Мы снимаем следующий кадр этой сцены – крупный план Сергея, когда он меня душит.
Я укладываюсь на землю, Сергей берет меня за отвороты костюма, несколько раз переспрашивая, не сильно ли он давит. Пока ставится кадр, мы шутим, что у него была редкая возможность отомстить за весь актерский цех, задушив режиссера, но он ее упустил.
И снова не обойтись без отступления. Нельзя просто поджечь здание и на его фоне снять – оно сгорит мгновенно, а нам нужно время на дубли, кадры.

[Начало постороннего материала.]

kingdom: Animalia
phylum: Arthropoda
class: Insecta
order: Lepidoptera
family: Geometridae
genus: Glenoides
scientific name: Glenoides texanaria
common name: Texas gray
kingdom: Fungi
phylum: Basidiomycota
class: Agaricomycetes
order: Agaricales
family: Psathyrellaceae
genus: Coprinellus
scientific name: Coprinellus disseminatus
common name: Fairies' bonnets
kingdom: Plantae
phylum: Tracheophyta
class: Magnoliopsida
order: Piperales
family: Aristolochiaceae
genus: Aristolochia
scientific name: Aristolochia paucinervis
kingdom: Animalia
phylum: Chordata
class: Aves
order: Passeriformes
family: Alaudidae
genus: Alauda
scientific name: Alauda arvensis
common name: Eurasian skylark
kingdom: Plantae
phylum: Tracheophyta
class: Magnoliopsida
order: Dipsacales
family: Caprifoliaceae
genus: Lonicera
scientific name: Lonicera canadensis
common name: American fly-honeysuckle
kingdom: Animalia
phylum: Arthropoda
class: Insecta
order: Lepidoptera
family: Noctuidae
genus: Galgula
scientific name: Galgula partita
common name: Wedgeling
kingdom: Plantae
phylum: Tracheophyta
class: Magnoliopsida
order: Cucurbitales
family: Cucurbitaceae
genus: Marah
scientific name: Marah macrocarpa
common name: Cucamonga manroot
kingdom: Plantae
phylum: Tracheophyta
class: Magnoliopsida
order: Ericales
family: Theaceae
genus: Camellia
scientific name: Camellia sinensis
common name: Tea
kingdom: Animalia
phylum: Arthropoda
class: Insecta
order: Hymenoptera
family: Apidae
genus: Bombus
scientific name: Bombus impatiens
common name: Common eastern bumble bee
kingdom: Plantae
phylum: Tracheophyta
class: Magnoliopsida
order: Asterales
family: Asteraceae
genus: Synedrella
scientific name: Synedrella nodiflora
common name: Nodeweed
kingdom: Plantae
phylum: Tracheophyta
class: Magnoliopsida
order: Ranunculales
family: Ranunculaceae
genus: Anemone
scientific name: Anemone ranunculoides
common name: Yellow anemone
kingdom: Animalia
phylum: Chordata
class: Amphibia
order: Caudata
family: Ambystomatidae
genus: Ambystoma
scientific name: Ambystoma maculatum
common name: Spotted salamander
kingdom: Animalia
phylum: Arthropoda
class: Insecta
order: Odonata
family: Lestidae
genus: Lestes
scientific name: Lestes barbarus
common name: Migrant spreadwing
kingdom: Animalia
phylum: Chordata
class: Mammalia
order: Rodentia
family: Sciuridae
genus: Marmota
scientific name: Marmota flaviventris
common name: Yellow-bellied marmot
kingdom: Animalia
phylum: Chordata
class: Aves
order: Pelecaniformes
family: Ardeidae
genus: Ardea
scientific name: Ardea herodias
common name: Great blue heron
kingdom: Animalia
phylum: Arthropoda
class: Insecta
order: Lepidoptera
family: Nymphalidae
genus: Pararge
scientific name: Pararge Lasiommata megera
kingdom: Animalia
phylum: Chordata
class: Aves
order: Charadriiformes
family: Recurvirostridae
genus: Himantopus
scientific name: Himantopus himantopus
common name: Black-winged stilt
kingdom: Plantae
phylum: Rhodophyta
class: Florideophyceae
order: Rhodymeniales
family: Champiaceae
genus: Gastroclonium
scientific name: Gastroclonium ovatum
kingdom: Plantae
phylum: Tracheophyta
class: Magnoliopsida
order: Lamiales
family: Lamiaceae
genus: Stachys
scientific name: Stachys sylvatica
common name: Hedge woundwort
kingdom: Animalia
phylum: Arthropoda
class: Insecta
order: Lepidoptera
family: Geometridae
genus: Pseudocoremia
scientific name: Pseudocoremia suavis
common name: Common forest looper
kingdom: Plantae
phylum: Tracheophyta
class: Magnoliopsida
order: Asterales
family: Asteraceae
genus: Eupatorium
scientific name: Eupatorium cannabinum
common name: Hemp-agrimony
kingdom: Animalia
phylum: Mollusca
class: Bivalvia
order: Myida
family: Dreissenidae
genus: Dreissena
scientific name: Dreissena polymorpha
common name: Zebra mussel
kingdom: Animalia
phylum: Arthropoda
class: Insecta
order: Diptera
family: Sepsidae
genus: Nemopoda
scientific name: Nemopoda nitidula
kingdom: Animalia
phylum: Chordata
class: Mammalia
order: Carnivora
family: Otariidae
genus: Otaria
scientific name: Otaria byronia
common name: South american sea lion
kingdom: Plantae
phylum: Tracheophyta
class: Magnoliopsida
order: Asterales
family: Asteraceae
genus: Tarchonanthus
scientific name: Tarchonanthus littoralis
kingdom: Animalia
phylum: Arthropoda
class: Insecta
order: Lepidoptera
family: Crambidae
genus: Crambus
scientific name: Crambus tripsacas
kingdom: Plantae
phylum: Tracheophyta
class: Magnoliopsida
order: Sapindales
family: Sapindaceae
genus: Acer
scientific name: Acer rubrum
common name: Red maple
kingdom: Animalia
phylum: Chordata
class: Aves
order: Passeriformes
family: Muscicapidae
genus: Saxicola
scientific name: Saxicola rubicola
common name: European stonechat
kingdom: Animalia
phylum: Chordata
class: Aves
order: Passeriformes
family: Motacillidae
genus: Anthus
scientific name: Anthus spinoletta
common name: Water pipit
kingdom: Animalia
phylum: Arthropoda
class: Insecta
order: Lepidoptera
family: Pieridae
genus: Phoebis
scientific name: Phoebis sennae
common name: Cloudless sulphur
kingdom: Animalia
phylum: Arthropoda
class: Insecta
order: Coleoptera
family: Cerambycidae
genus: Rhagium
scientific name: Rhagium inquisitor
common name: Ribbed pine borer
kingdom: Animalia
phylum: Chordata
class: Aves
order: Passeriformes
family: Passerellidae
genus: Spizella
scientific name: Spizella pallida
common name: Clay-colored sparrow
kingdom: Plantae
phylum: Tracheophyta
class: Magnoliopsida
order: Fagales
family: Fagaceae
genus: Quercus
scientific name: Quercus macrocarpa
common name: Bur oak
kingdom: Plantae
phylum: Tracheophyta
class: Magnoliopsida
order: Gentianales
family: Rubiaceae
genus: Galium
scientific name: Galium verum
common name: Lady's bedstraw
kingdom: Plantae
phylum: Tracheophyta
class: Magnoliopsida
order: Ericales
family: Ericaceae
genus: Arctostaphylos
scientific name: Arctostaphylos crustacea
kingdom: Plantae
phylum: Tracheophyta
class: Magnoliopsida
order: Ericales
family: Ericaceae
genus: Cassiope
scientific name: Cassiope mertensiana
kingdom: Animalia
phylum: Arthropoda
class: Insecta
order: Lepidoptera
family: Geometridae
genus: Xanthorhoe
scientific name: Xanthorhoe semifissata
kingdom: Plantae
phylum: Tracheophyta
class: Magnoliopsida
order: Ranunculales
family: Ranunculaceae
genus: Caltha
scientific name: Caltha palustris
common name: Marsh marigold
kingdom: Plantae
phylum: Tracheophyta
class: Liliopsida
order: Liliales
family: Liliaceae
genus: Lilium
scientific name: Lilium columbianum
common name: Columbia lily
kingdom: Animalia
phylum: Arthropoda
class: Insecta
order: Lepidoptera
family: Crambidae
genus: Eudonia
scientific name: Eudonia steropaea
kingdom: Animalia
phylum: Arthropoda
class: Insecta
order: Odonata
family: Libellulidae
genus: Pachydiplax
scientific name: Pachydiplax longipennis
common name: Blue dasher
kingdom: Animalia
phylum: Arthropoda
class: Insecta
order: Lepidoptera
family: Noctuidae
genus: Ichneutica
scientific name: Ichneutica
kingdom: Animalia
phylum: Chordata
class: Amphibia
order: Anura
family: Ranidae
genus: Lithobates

Более того, горение в них должно быть примерно одинаковым. Поэтому подобные сцены с горением дома всегда снимаются следующим образом: позади дома встает пожарная машина и поливает стены водой, чтобы те не слишком разгорались. Была такая пожарная машина и у нас.
Все готово. Я даю команду «Начали!», и Сергей начинает работать. Кадра я не вижу, но снизу все выглядит замечательно. Напряженное лицо героя, на фоне пылает дом. Все великолепно.
Внезапно Сергей дергается. Я останавливаю съемку. «Что случилось?» – спрашиваю. «Жжет», – отвечает он. – «Давай скажу уменьшить огонь?» – «Не надо, я же понимаю, что красиво».
Мы продолжаем. Я лежу так, что он закрывает меня от стены, поэтому я не ощущаю идущего от горящего дома жара. Лежу и любуюсь тем, как он работает. Сюртук у него на спине дымится, но он не останавливается – он продолжает выкрикивать мне в лицо злые слова. Внезапно я вижу, что его костюм вспыхивает, кричу «Стоп!», вскакиваю, начинаю его тушить и только тут замечаю, что дом разгорелся не на шутку. Пламя рвется вверх, трещат перекрытия.
– Пожарные, – кричу я. – Заливайте!
Рядом стоящий директор не смотрит мне в глаза.
– У них закончилась вода – они, оказывается, приехали не с полным баком.
– И?
– И они сказали, что им тут делать нечего, и уехали.
Я стою и смотрю на пылающее здание. Уже бессмысленно кричать и топать ногами. Без воды трехсотлетний дом вспыхнул как спичка. Горит моя финальная сцена. Уже ничего не снять.
Подходит Сергей.
– Сколько кадров не досняли?
– Восемь.
– Смонтируешь?
– Смонтирую, – вздыхаю я. – Другого дома мне не дадут.
Я смонтировал, конечно. Но сцена могла быть лучше. До сих пор в голове крутятся неснятые кадры, хотя это было много лет назад.
Говорит сценарист
Всегда важно ставить перед собой новые задачи и вызовы. Хорошо, когда у вас что-то получается, но если вы встанете на конвейер и начнете делать только то, что у вас получается хорошо, вы очень быстро превратитесь из автора в ремесленника. Потому вызовы – наше все. Это касается и жанра, и формы, и содержания, и даже каких-то финтифлюшек внутри сценария. Иногда решение таких задач доходит до курьеза.